[TEXTO DE LECTURA]

=-=-=-=-=

Criado a la
sombra tibia de la floresta tropical, entre samanes gigantescos y cacaos
olorosos, ficus espléndidos y flamboyanes lujuriantes, Bolívar se sentía
cautivado y sobrecogido, a la vez, por la imponente naturaleza tropandina, que
asienta sus raíces en la selva húmeda y eleva las cúpulas de sus montañas hasta
las altas regiones del páramo y la nieve.
En este mes
de Bolívar queremos destacar uno de los rasgos del Libertador que lo aproximan
con nuestro tiempo y es su amor por la naturaleza. Estimulado originalmente en
él por ese sabio naturalista que fue su maestro Simón Rodríguez, se acentuaría
más tarde gracias a su amistad con el joven botánico francés Aimé Bompland y el
sabio prusiano Alejandro de Humboldt, a quienes conoció en París luego de que
regresaran de su expedición científica a los países sudamericanos.
Al fin,
para cuando regresó a América e inició su lucha por la independencia, Bolívar
era más que un simple amante de la naturaleza, puesto que profesaba por ella
ese culto fervoroso que el naturalismo europeo de su tiempo había creado y
elevado casi a la categoría de nueva religión laica.

=-=-=-=-=

[INSTRUCCIONES]
• A. Según el texto sobre Bolívar, ¿por qué se destaca en este mes su amor por la naturaleza? Responde en una a tres oraciones.
• B. Por favor, transcribe del texto sobre Bolívar el fragmento comprendido entre "En este mes" y "nueva religión laica.", ambos incluidos.

=-=-=-=-=

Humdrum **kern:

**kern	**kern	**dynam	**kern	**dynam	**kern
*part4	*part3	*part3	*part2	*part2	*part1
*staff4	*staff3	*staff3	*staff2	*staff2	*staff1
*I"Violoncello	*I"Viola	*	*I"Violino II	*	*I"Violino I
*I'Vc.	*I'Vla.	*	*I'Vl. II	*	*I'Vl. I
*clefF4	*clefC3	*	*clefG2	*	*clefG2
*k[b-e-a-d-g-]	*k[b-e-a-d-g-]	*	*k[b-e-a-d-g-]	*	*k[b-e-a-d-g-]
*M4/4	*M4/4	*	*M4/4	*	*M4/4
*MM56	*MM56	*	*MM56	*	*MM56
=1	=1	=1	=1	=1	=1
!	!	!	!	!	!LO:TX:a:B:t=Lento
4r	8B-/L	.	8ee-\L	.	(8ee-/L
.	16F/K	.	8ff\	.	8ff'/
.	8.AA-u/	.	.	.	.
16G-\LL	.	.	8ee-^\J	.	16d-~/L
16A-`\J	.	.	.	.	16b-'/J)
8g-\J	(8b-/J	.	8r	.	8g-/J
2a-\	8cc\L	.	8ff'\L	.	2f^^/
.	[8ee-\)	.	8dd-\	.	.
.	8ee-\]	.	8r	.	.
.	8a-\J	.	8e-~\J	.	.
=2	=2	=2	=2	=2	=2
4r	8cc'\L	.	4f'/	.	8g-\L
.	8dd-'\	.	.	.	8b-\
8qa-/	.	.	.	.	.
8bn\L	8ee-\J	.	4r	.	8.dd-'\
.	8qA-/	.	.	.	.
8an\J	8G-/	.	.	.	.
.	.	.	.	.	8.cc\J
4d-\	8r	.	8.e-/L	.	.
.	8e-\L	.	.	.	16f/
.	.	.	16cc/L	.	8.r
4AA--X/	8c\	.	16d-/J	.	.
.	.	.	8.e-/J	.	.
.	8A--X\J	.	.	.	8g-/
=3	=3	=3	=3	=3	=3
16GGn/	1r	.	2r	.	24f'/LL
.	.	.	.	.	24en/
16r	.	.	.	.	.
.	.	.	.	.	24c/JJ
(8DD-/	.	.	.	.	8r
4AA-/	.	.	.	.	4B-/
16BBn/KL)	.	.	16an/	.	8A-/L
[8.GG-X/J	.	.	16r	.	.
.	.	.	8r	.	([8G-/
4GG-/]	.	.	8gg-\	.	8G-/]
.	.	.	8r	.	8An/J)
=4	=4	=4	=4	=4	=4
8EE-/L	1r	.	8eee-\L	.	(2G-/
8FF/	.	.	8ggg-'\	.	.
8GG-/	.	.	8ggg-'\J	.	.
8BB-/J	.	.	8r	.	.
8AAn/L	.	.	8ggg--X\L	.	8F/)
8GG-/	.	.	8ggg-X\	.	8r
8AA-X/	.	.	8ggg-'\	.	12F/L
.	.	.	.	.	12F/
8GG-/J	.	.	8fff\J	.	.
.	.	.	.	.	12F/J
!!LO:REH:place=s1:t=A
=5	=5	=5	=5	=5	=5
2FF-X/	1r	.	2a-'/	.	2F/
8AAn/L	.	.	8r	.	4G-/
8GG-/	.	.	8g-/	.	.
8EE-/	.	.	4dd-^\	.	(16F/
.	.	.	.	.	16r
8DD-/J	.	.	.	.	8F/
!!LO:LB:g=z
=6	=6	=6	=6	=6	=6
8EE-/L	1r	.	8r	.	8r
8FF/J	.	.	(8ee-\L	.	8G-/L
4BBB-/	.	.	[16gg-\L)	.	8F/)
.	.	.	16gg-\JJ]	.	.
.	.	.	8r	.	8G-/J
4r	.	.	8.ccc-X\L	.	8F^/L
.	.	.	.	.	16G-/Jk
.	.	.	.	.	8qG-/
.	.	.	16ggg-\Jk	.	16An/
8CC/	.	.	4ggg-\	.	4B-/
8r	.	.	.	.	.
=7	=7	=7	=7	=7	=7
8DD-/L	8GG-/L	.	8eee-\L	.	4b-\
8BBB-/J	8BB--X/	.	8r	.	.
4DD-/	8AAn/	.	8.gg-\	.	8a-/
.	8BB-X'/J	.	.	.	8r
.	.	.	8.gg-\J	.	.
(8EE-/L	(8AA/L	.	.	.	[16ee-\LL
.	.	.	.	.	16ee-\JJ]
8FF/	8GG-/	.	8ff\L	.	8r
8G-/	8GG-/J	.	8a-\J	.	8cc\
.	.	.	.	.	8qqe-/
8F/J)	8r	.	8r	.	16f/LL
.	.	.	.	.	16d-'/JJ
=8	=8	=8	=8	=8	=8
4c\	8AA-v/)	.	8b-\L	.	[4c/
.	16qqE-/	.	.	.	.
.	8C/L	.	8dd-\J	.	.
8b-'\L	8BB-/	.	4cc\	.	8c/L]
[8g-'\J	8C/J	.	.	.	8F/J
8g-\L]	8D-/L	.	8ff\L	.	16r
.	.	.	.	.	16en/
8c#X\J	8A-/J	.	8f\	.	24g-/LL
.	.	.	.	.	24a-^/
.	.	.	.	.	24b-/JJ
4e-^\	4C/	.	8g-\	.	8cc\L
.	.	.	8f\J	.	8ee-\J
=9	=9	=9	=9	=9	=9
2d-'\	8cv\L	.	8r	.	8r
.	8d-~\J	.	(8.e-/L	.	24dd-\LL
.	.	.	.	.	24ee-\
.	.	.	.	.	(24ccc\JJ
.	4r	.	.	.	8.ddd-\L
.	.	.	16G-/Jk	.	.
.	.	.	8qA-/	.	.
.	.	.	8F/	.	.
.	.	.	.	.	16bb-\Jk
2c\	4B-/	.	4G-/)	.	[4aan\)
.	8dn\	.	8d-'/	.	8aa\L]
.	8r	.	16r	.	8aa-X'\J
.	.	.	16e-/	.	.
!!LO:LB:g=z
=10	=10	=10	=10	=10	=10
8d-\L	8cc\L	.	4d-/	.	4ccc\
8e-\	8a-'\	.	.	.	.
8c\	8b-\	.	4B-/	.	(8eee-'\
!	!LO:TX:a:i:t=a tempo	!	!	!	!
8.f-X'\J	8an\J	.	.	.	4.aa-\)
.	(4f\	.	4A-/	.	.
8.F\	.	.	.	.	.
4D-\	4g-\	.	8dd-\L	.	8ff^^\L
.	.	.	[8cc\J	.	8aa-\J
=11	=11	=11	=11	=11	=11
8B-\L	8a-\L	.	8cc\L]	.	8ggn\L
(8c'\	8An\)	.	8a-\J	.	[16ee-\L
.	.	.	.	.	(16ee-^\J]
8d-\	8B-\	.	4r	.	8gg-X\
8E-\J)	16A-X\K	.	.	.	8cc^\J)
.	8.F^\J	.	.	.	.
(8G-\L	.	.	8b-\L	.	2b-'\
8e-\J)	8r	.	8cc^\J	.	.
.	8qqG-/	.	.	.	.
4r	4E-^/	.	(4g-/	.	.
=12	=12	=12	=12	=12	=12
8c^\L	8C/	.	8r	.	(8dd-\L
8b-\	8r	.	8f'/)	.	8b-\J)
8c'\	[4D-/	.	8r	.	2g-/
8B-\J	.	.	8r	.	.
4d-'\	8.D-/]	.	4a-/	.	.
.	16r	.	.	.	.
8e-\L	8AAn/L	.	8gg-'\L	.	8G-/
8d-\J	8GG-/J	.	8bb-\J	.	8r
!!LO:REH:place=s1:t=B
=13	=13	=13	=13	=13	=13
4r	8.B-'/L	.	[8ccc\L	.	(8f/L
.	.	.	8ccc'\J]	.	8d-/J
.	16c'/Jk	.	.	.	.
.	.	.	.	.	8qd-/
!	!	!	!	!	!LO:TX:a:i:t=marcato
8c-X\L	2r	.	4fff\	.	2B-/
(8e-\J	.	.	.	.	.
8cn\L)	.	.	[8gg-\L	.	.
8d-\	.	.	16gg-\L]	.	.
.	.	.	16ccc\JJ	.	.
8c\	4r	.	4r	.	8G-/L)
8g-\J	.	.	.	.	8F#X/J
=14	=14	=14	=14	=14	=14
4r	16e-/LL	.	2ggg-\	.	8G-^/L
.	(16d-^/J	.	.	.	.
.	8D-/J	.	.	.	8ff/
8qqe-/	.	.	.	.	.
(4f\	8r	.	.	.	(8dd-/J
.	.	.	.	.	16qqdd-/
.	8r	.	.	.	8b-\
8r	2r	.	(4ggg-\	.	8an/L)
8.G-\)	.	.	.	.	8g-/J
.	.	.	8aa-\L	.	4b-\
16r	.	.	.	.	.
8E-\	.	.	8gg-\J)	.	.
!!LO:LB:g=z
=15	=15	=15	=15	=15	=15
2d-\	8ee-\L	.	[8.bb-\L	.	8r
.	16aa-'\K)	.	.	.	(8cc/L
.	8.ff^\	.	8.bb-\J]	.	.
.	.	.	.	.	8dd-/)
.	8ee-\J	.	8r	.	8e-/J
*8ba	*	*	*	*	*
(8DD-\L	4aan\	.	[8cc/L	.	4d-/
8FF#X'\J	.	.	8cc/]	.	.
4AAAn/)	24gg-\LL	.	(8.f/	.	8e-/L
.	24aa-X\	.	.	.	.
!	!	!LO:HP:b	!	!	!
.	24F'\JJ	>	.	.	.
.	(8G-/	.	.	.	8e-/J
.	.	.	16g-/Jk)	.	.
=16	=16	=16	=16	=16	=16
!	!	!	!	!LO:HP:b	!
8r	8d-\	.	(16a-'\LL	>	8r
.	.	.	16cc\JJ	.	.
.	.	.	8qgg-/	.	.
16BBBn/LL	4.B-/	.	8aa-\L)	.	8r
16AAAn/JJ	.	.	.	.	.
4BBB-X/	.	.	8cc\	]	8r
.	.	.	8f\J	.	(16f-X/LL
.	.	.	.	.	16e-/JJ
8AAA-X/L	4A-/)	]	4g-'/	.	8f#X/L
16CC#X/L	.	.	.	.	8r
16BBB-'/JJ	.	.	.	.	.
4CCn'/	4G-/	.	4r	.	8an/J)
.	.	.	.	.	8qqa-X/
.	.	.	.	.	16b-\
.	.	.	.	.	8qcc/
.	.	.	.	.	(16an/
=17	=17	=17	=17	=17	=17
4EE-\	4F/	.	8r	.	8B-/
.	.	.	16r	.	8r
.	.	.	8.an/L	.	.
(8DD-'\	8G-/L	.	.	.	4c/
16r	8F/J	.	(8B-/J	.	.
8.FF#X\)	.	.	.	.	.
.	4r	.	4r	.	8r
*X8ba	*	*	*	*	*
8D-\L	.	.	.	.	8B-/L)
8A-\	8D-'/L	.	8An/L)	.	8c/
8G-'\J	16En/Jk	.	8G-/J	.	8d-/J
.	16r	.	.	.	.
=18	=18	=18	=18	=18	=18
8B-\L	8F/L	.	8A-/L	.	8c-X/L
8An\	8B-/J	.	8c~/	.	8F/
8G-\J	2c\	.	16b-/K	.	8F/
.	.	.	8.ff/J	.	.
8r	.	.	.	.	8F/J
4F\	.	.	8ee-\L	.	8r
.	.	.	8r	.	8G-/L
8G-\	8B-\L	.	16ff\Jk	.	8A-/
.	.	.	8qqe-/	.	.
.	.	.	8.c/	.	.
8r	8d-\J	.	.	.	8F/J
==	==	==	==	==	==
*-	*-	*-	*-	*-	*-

=-=-=-=-=

[RESPUESTAS]
• A. Porque es uno de los rasgos del Libertador que lo aproximan con nuestro tiempo.

• B.
En este mes
de Bolívar queremos destacar uno de los rasgos del Libertador que lo aproximan
con nuestro tiempo y es su amor por la naturaleza. Estimulado originalmente en
él por ese sabio naturalista que fue su maestro Simón Rodríguez, se acentuaría
más tarde gracias a su amistad con el joven botánico francés Aimé Bompland y el
sabio prusiano Alejandro de Humboldt, a quienes conoció en París luego de que
regresaran de su expedición científica a los países sudamericanos.
Al fin,
para cuando regresó a América e inició su lucha por la independencia, Bolívar
era más que un simple amante de la naturaleza, puesto que profesaba por ella
ese culto fervoroso que el naturalismo europeo de su tiempo había creado y
elevado casi a la categoría de nueva religión laica.